Text section:
Abstract

Magnetic resonance imaging (MRI) has emerged as a leading technology in the diagnosis and care of the acute stroke patient because of the range of structural and physiological measurements possible in a relatively non-invasive and rapid manner and because of the wide dissemination and availability of MRI scanners in clinics and hospitals.The ideal neurodiagnostic imaging exam for stroke must rule out intracranial hemorrhage, detect the presence of ischemic pathology (intracranial and extracranial arterial disease, ischemic parenchymal injury and brain hemodynamics), and be achievable in a brief scanning session. An emergency MRI exam including diffusion weighted (DWI), perfusion (PWI), MR angiography (MRA), susceptibility weighted and T2-weighted or FLAIR imaging meets all these requirements. At many institutions where emergency therapies and early diagnosis are part of stroke care, MRI has already taken on a role to accomplish the diagnostic objectives in acute stroke. Conclusions about the state of ischemic pathophysiology in an individual patient, once based solely on clinical conjecture in the first few hours after onset, may now be based on objective data as well. MRI has found a role in the decision making for thrombolytic therapy and in clinical trials. Clinical studies support the sensitivity and specificity of the MRI in early stroke diagnosis, predicting clinical outcome, predicting the fate of the tissue at risk at the earliest time points, and in demonstrating reversal of ischemic injury following success-ful early reperfusion. A reduction in ischemic lesion volume from very early DWI to final infarct is highly predictive of clinical recovery.Imaging in clinical drug development and testing has become common and will become ever more important in Phase I and II clinical trials to evaluate brain pharmacokinetics, tissue viability, establish proof of pharmacological principle, and in Phase III trials to provide surrogate measures of potential clinical effects.

Assignment:
Answer from the abstract on MRI in acute stroke:
1. What must the ideal neurodiagnostic imaging exam for stroke rule out?
2. What change is highly predictive of clinical recovery?
3. What does imaging provide in Phase III trials?

Entries shown:
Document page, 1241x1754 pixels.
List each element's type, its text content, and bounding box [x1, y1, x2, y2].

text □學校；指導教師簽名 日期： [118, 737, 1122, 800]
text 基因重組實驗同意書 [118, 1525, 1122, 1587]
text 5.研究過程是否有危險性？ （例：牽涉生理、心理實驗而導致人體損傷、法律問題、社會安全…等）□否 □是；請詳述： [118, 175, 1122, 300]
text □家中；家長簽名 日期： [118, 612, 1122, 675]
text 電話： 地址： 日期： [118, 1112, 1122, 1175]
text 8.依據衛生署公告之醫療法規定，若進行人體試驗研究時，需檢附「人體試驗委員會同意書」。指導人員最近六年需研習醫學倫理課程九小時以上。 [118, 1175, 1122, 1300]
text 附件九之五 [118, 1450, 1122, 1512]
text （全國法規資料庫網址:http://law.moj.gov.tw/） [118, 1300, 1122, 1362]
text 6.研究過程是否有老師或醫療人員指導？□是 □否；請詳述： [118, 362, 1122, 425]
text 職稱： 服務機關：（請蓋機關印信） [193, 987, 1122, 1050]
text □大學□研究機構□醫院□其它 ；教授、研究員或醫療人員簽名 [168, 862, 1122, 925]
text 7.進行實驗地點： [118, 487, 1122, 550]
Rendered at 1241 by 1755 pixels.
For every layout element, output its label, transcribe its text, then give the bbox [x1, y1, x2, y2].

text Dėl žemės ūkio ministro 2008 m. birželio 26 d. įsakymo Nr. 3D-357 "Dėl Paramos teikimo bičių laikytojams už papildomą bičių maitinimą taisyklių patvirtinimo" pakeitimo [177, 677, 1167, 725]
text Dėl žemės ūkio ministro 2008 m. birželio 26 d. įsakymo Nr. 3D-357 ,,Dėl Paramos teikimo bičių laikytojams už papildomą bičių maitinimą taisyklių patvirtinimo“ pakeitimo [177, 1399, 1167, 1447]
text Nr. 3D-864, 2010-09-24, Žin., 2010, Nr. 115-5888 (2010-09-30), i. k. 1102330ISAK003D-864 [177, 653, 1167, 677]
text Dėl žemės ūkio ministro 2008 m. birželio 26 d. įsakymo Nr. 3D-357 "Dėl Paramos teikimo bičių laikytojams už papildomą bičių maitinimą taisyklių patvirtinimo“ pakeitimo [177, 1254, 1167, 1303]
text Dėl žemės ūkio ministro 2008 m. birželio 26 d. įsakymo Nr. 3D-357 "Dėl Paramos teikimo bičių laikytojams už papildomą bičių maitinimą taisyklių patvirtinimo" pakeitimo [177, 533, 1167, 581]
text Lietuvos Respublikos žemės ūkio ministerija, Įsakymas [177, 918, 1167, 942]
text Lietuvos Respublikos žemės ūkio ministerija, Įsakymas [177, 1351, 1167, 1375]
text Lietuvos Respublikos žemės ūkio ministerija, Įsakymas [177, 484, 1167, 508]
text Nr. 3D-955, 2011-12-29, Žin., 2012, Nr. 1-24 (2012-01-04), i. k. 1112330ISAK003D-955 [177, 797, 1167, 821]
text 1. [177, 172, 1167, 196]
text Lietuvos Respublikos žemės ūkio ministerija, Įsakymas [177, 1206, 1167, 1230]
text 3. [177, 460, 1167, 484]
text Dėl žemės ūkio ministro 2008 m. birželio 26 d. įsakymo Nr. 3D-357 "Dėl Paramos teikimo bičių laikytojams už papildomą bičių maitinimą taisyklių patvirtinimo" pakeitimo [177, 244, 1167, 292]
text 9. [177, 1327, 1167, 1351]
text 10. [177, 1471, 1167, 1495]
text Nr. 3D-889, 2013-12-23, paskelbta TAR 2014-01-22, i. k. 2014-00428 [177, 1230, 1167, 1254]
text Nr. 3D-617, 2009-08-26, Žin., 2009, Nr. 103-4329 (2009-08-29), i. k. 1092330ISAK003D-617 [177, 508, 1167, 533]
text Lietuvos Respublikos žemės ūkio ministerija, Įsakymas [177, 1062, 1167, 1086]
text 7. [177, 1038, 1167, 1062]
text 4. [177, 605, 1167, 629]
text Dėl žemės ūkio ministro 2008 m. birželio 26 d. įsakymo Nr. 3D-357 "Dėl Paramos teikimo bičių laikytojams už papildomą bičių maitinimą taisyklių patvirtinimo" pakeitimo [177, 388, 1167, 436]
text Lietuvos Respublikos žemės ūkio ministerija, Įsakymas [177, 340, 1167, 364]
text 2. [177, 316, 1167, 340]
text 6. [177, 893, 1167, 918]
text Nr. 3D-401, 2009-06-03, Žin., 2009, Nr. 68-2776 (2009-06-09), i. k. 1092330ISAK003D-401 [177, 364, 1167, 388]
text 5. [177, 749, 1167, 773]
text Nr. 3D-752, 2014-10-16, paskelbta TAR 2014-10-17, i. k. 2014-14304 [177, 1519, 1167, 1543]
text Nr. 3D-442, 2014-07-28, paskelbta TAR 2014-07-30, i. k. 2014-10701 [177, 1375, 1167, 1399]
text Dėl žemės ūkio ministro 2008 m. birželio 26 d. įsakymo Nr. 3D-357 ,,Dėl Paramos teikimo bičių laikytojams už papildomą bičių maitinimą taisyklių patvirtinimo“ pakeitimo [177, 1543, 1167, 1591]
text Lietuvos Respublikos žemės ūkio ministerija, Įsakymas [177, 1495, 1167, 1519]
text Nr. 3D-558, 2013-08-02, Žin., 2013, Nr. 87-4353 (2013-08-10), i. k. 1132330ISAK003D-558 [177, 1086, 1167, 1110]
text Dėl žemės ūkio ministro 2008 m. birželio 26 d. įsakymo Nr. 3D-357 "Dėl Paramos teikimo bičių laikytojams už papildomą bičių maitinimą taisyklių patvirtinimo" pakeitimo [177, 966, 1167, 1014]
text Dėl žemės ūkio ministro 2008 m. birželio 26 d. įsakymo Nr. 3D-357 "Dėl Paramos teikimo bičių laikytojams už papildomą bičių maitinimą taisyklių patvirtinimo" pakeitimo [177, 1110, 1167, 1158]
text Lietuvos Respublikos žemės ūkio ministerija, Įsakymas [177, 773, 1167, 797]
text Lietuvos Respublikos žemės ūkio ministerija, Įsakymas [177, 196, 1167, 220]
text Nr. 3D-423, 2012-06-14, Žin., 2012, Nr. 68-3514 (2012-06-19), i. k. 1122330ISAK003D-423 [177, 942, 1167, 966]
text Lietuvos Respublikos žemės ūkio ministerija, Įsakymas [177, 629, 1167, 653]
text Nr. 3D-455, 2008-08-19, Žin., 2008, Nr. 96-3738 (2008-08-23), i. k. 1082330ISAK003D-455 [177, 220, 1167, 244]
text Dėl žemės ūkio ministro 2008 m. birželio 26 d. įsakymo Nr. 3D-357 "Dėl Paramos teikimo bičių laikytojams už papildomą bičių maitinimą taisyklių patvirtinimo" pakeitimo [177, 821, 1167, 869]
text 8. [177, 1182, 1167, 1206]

Written answer:
1. Intracranial hemorrhage.
2. A reduction in ischemic lesion volume from very early DWI to final infarct.
3. Surrogate measures of potential clinical effects.